__INSTRUCCIONES DE LA TAREA__
Transcribe literalmente el fragmento del texto sobre el español en Brasil que comienza con "Esta consideración del" y sigue hasta "nacieron nuestros países.", ambos incluidos.

__DOCUMENTO FUENTE__

El 7 de julio de 2005 el Congreso brasileño aprobó una ley (la Ley del Español), que establece la obligatoriedad de ofrecer clases de nuestro idioma en todos los colegios públicos y privados de primaria, permitiendo la discrecionalidad en los centros de secundaria. De esta forma se ampliaron de manera impresionante el campo del hispanismo y la demanda de profesores capaces de actuar con excelencia académica en la enseñanza del español. Este se estudia allí de manera masiva, ha desplazado al inglés en el sistema escolar, y se calcula que los actuales alumnos pueden convertirse en más de doce millones cuando se desarrolle plenamente la ley. El español es hoy en Brasil lengua de los negocios y lengua de cultura, es un vehículo de integración y exclusión social, y el proyecto liderado por Lula, que ya había sido impulsado por su predecesor, contribuye a forjar como ningún otro una identidad común en América Latina, un universo cultural y comercial compartido por cientos de millones de habitantes.

Esta consideración del castellano como lengua de comunicación y de progreso contrasta, desde luego, con algunas batallas episódicas que por aquí se libran. La acción benéfica del Brasil sobre nuestro idioma no responde a pulsiones filantrópicas sino a una consideración de las lenguas como medio de entendimiento y diálogo, destinadas como están a unir a las gentes, no a dividirlas. Y es portadora de un mensaje ambicioso acerca del futuro del subcontinente americano. Brasil limita solo con el mar y la hispanidad, algo por cierto idéntico a lo que sucede a Portugal. El ensueño de nuevo iberismo, de un nuevo iberoamericanismo, está presente en ese esfuerzo hispanófilo de los brasileiros que pone una vez más de relieve el tronco común, no solo lingüístico, del que nacieron nuestros países.

__ENTRADAS EXTRAÍDAS__
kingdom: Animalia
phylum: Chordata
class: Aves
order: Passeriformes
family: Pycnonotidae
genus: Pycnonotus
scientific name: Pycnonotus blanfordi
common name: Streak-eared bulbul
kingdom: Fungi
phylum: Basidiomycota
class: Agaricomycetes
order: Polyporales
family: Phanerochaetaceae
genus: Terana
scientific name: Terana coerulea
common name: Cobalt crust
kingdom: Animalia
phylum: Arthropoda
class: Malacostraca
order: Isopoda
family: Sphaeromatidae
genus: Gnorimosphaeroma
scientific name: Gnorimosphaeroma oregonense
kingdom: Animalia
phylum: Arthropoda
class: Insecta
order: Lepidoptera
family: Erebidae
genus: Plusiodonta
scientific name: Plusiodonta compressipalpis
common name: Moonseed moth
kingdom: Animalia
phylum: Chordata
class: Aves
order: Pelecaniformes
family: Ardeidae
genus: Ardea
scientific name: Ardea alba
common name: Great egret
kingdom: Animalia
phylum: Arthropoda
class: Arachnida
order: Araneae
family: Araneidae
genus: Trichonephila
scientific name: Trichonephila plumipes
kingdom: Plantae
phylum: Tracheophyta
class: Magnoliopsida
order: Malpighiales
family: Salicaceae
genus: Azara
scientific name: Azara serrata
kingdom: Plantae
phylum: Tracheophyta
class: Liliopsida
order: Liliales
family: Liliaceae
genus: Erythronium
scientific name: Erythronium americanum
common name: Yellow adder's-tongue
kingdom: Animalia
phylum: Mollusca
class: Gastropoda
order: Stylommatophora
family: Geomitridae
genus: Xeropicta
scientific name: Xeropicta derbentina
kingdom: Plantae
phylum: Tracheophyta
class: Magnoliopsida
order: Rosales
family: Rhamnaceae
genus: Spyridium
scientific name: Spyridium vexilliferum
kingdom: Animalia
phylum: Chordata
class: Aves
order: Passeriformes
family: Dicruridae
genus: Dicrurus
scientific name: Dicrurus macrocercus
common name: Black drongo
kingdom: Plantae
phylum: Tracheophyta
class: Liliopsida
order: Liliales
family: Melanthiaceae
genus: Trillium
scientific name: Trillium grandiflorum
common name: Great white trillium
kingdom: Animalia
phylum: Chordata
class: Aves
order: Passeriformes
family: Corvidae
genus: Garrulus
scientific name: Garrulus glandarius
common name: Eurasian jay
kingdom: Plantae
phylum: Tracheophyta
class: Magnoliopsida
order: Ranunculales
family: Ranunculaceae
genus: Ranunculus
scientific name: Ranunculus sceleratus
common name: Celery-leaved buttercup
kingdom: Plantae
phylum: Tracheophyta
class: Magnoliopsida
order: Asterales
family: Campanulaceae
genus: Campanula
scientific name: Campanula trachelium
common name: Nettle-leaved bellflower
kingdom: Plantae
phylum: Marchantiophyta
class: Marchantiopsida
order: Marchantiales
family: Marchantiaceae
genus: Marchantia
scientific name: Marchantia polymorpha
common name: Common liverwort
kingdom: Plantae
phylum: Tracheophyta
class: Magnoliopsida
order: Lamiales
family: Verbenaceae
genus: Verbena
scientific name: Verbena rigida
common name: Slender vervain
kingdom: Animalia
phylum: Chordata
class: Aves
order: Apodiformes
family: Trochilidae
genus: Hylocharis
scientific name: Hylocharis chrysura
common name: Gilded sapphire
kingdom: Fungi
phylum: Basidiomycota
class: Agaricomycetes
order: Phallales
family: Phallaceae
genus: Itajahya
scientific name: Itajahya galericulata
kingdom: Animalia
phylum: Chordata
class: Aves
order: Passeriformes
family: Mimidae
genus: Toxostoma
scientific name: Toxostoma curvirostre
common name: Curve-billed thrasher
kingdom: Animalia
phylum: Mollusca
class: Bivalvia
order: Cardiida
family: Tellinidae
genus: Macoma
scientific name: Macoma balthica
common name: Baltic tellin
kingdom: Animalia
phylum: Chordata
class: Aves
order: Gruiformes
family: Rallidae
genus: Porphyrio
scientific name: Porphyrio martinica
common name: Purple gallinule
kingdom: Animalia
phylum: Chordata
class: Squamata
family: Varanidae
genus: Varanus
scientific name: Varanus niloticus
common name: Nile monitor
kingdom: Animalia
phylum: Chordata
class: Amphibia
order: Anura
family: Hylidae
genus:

__RESULTADO DE LA TAREA__
Esta consideración del castellano como lengua de comunicación y de progreso contrasta, desde luego, con algunas batallas episódicas que por aquí se libran. La acción benéfica del Brasil sobre nuestro idioma no responde a pulsiones filantrópicas sino a una consideración de las lenguas como medio de entendimiento y diálogo, destinadas como están a unir a las gentes, no a dividirlas. Y es portadora de un mensaje ambicioso acerca del futuro del subcontinente americano. Brasil limita solo con el mar y la hispanidad, algo por cierto idéntico a lo que sucede a Portugal. El ensueño de nuevo iberismo, de un nuevo iberoamericanismo, está presente en ese esfuerzo hispanófilo de los brasileiros que pone una vez más de relieve el tronco común, no solo lingüístico, del que nacieron nuestros países.